### EXERCISE DIRECTIONS
Type each record below again, with the same words.

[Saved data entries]
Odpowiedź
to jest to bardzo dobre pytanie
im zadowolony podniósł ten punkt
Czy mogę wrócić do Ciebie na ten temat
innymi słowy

### TASK OUTPUT
Odpowiedź
to jest to bardzo dobre pytanie
im zadowolony podniósł ten punkt
Czy mogę wrócić do Ciebie na ten temat
innymi słowy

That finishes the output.